[Start of Attachment]

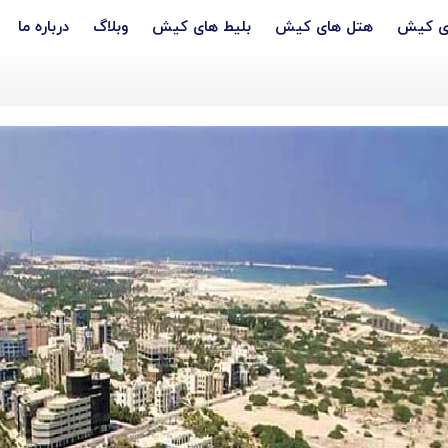
ری کیش
هتل های کیش
بلیط های کیش
وبلاگ
درباره ما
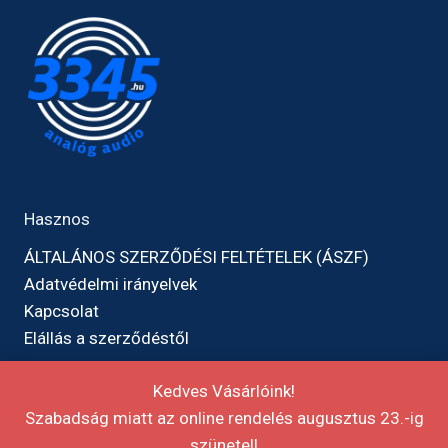
Hasznos
ÁLTALÁNOS SZERZŐDÉSI FELTÉTELEK (ÁSZF)
Adatvédelmi irányelvek
Kapcsolat
Elállás a szerződéstől
Kedves Vásárlóink!
Szabadság miatt az online rendelés augusztus 23.-ig
szünetel!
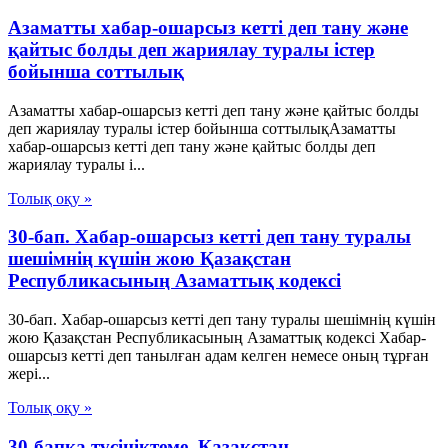
Азаматты хабар-ошарсыз кетті деп тану және
қайтыс болды деп жариялау туралы істер
бойынша соттылық
Азаматты хабар-ошарсыз кетті деп тану және қайтыс болды
деп жариялау туралы істер бойынша соттылықАзаматты
хабар-ошарсыз кетті деп тану және қайтыс болды деп
жариялау туралы і...
Толық оқу »
30-бап. Хабар-ошарсыз кеттi деп тану туралы
шешiмнiң күшiн жою Қазақстан
Республикасының Азаматтық кодексi
30-бап. Хабар-ошарсыз кеттi деп тану туралы шешiмнiң күшiн
жою Қазақстан Республикасының Азаматтық кодексi Хабар-
ошарсыз кеттi деп танылған адам келген немесе оның тұрған
жерi...
Толық оқу »
30-бапқа түсініктеме. Қазақстан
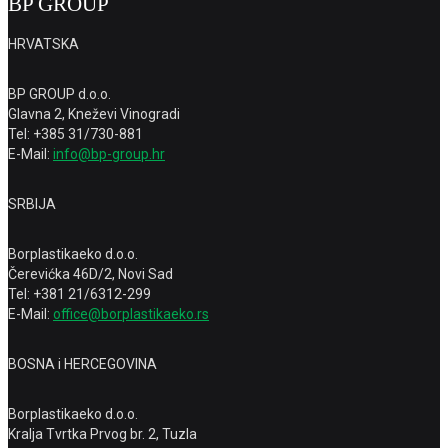
BP GROUP
HRVATSKA
BP GROUP d.o.o.
Glavna 2, Kneževi Vinogradi
Tel: +385 31/730-881
E-Mail:
info@bp-group.hr
SRBIJA
Borplastikaeko d.o.o.
Čerevićka 46D/2, Novi Sad
Tel: +381 21/6312-299
E-Mail:
office@borplastikaeko.rs
BOSNA i HERCEGOVINA
Borplastikaeko d.o.o.
Kralja Tvrtka Prvog br. 2, Tuzla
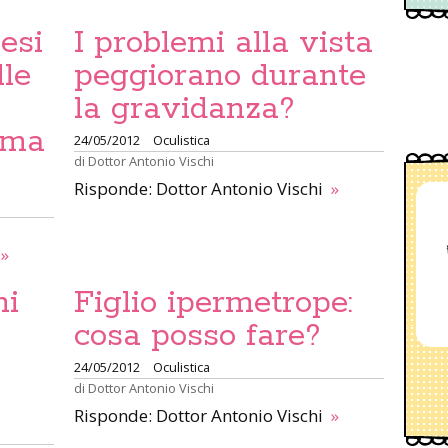
esi
I problemi alla vista
lle
peggiorano durante
la gravidanza?
rima
24/05/2012
Oculistica
di
Dottor Antonio Vischi
Risponde: Dottor Antonio Vischi
»
»
ni
Figlio ipermetrope:
cosa posso fare?
24/05/2012
Oculistica
di
Dottor Antonio Vischi
Risponde: Dottor Antonio Vischi
»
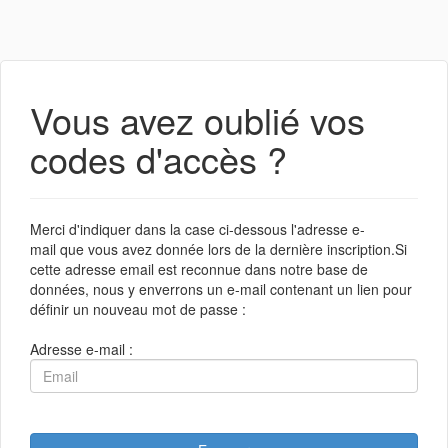
Vous avez oublié vos
codes d'accès ?
Merci d'indiquer dans la case ci-dessous l'adresse e-
mail que vous avez donnée lors de la dernière inscription.Si
cette adresse email est reconnue dans notre base de
données, nous y enverrons un e-mail contenant un lien pour
définir un nouveau mot de passe :
Adresse e-mail :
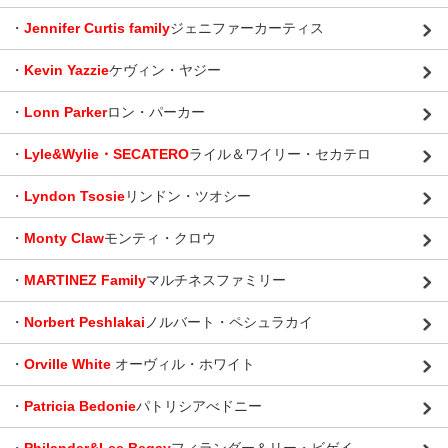
・
Jennifer Curtis family
ジェニファーカーティス
・
Kevin Yazzie
ケヴィン・ヤジー
・
Lonn Parker
ロン・パーカー
・
Lyle&Wylie・SECATERO
ライル＆ワイリー・セカテロ
・
Lyndon Tsosie
リンドン・ツオシー
・
Monty Claw
モンティ・クロウ
・
MARTINEZ Family
マルチネスファミリー
・
Norbert Peshlakai
ノルバート・ペシュラカイ
・
Orville White
オーヴィル・ホワイト
・
Patricia Bedonie
パトリシアべドニー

[End of Attachment]

## Task instructions
Give back, line for line, all the text read from each of the records above, and leave the pictures out.

## Reply to the task
ری کیش
هتل های کیش
بلیط های کیش
وبلاگ
درباره ما
Hasznos
ÁLTALÁNOS SZERZŐDÉSI FELTÉTELEK (ÁSZF)
Adatvédelmi irányelvek
Kapcsolat
Elállás a szerződéstől
Kedves Vásárlóink!
Szabadság miatt az online rendelés augusztus 23.-ig
szünetel!
Азаматты хабар-ошарсыз кетті деп тану және
қайтыс болды деп жариялау туралы істер
бойынша соттылық
Азаматты хабар-ошарсыз кетті деп тану және қайтыс болды
деп жариялау туралы істер бойынша соттылықАзаматты
хабар-ошарсыз кетті деп тану және қайтыс болды деп
жариялау туралы і...
Толық оқу »
30-бап. Хабар-ошарсыз кеттi деп тану туралы
шешiмнiң күшiн жою Қазақстан
Республикасының Азаматтық кодексi
30-бап. Хабар-ошарсыз кеттi деп тану туралы шешiмнiң күшiн
жою Қазақстан Республикасының Азаматтық кодексi Хабар-
ошарсыз кеттi деп танылған адам келген немесе оның тұрған
жерi...
Толық оқу »
30-бапқа түсініктеме. Қазақстан
BP GROUP
HRVATSKA
BP GROUP d.o.o.
Glavna 2, Kneževi Vinogradi
Tel: +385 31/730-881
E-Mail:
info@bp-group.hr
SRBIJA
Borplastikaeko d.o.o.
Čerevićka 46D/2, Novi Sad
Tel: +381 21/6312-299
E-Mail:
office@borplastikaeko.rs
BOSNA i HERCEGOVINA
Borplastikaeko d.o.o.
Kralja Tvrtka Prvog br. 2, Tuzla
esi
I problemi alla vista
lle
peggiorano durante
la gravidanza?
rima
24/05/2012
Oculistica
di
Dottor Antonio Vischi
Risponde: Dottor Antonio Vischi
»
»
ni
Figlio ipermetrope:
cosa posso fare?
24/05/2012
Oculistica
di
Dottor Antonio Vischi
Risponde: Dottor Antonio Vischi
»
Vous avez oublié vos
codes d'accès ?
Merci d'indiquer dans la case ci-dessous l'adresse e-
mail que vous avez donnée lors de la dernière inscription.Si
cette adresse email est reconnue dans notre base de
données, nous y enverrons un e-mail contenant un lien pour
définir un nouveau mot de passe :
Adresse e-mail :
・
Jennifer Curtis family
ジェニファーカーティス
・
Kevin Yazzie
ケヴィン・ヤジー
・
Lonn Parker
ロン・パーカー
・
Lyle&Wylie・SECATERO
ライル＆ワイリー・セカテロ
・
Lyndon Tsosie
リンドン・ツオシー
・
Monty Claw
モンティ・クロウ
・
MARTINEZ Family
マルチネスファミリー
・
Norbert Peshlakai
ノルバート・ペシュラカイ
・
Orville White
オーヴィル・ホワイト
・
Patricia Bedonie
パトリシアべドニー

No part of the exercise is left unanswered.